Flowering plants, known as angiosperms, dominate most land ecosystems, providing food and habitats for a variety of animal species. The hallmarks of angiosperms are the carpel, the female reproductive organ that encloses the ovules, and a second outer layer of tissue covering the seeds. This second outer layer – known as the angiosperm second integument – is a characteristic feature of angiosperms that isn’t seen in other modern seed plants.
However, Peter Crane at Oak Spring Garden Foundation in Virginia and his colleagues think some ancient seed plants did possess a similar and related structure. They excavated several hundred well-preserved, now-extinct, seed plant fossils from a fossilised peat deposit in Inner Mongolia, China, that formed about 125.6 million years ago. The team then examined the fossil plants’ anatomy.
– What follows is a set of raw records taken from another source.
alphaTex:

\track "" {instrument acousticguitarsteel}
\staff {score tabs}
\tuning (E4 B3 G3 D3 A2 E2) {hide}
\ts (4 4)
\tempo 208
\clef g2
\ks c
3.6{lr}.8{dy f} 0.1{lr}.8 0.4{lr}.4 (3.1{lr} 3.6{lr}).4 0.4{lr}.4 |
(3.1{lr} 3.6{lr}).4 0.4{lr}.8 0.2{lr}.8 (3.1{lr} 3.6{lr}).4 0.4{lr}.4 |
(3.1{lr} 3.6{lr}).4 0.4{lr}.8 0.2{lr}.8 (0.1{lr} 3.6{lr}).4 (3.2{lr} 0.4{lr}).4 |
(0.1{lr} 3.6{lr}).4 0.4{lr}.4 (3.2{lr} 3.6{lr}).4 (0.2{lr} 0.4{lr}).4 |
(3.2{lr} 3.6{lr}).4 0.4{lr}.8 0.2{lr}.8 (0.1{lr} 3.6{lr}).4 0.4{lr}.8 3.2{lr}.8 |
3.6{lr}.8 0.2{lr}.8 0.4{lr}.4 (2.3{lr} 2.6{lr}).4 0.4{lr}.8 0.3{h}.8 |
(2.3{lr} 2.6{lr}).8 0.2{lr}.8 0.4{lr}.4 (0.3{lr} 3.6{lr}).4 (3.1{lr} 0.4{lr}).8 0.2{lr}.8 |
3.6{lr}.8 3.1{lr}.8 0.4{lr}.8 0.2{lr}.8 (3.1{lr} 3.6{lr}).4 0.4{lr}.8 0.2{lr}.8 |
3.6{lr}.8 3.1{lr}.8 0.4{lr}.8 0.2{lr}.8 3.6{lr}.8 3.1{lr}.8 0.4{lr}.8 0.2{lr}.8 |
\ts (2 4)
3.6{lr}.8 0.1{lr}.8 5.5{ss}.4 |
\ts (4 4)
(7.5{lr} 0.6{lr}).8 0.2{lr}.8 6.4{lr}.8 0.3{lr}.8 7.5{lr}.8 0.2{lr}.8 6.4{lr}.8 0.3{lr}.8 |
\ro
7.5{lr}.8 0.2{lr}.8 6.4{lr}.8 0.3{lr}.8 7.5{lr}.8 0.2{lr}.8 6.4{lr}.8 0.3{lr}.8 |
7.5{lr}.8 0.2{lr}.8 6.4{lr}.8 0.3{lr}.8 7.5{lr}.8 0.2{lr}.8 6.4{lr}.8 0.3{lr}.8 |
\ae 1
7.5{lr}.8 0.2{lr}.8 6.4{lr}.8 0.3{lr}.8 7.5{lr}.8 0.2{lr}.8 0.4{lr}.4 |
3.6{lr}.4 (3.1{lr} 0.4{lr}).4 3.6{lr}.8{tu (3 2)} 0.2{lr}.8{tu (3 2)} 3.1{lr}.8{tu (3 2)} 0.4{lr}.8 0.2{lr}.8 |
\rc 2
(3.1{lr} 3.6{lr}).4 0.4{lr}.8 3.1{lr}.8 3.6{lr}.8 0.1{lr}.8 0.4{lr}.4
The fossil specimens had seeds enclosed in a structure known as a cupule. What’s more, these cupules were similar to the angiosperm second integument we see in flowering plants today – most notably they curved back on themselves to look a little like the scroll at the top of the neck of a violin, which is a distinctive feature of the angiosperm second integument.
“We think of the cupules as comparable to the centre of angiosperms,” says team member Gongle Shi at Nanjing Institute of Geology and Palaeontology, China. “So, this group of extinct seed plants are closely related to angiosperms.”
Although previous plant fossils have suggested that cupules were the precursors of structures seen in flowering plants, poor preservation of the fossils meant that the evidence was weak. The researchers think their newly discovered fossils provide stronger evidence for the idea.
The team also compared the newly discovered fossil specimens to plant fossils collected in the past, some dating as far back as 252 million years ago. Many of them displayed a similar cupule structure, although angiosperms themselves don’t appear to have evolved so long ago.
“[Angiosperms] show up rather late, appearing around 135 million years ago based on the fossil records alone,” says Crane.
Although it has long been known that flowering plants arose from a now-extinct group of seed plants, the identity of this extinct group hasn’t been clear. The new findings suggest we may now have found evidence of the group that gave rise to angiosperms, which the team suggest should be called the “angiophytes”.